The content is incoherent due to the fact that the author is discussing eclectic ideas without grounding them in some sort of reality and reconciling them with that reality. It could also be that he has failed to put the connections in his mind onto paper and, therefore, by the time the reader finishes one section which he/she has understood, the original and the larger context of the book itself is lost. In fact, the explanation of the age of derivative finance, which seems to be what Appadurai has set out to explain, is not convincing, if not totally absent. Apart from that, the main title Banking on Words itself is probably useless due to the fact that Appadurai is still drawing from the well of French structuralism and post-structuralism that have been abandoned by serious social science scholars the world over, including the French themselves.
One way of closing the review of this book is by seeing the three endorsements that the book has received. The first is from Ajit Balakrishnan, founder Redifff.com who says,
Professor Appadurai applies the tools of anthropology and points out that the modern world of financial derivatives …operate in a marketplace of promises…This book would be useful for the business analysts and economists who seek to understand the underpinnings of our modern, financialized (sic) world.
The second comes from Rajiv Lall, MD and CEO of IDFC Bank, who says, ‘Drawing on the writings of Durkheim, Mauss and Weber….An invigorative read—erudite and crisp’.

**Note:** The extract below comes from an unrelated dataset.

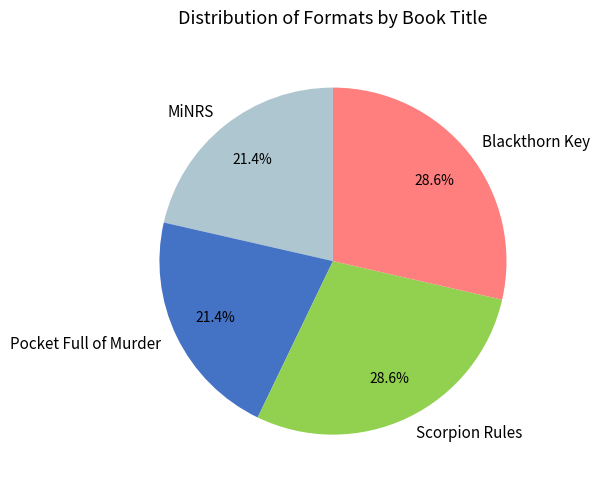

Which has a higher value, Blackthorn Key or MiNRS?

Blackthorn Key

The third comes from Shiv Visvanathan, Professor and Vice Dean, Centre for the Study of Science, Society and Sustainability, Jindal School of Government and Public Policy, who says, ‘Building on the twin traditions of Mauss/Austin…keeps its word, its promise of a classical analysis of the economic collapse of 2008’.
If one were to read these three descriptions, they are divided totally by what they saw in the book but united by singular lack of agreement on what the book is about. Perhaps Appadurai has set out to prove Elie Yuran’s argument which says, ‘economics being a discipline is entirely about the uses to which money can be put—to amass goods, power, status, security—and never why human beings want money itself’ (p. 59). The answer is in the bit which says to amass goods, power, status, security and the urge to be recognised as rich. Appadurai wants to understand the mystery about ‘how money comes to be an end in itself, a bottomless magnet for human desire’. To put it charitably, it is not an argument for making money an end in itself, for it cannot be proven.
The ideal person to write a review of this book would be Noam Chomsky. It would be most interesting to read what he has to say. This book is about Appadurai rehashing old ideas and relying purely on ideas of others which have little relevance today, especially for the banking and finance sector. It is a book about nothing and Appadurai is banking on words to impress the readers with derivative arguments from every source that is available to him.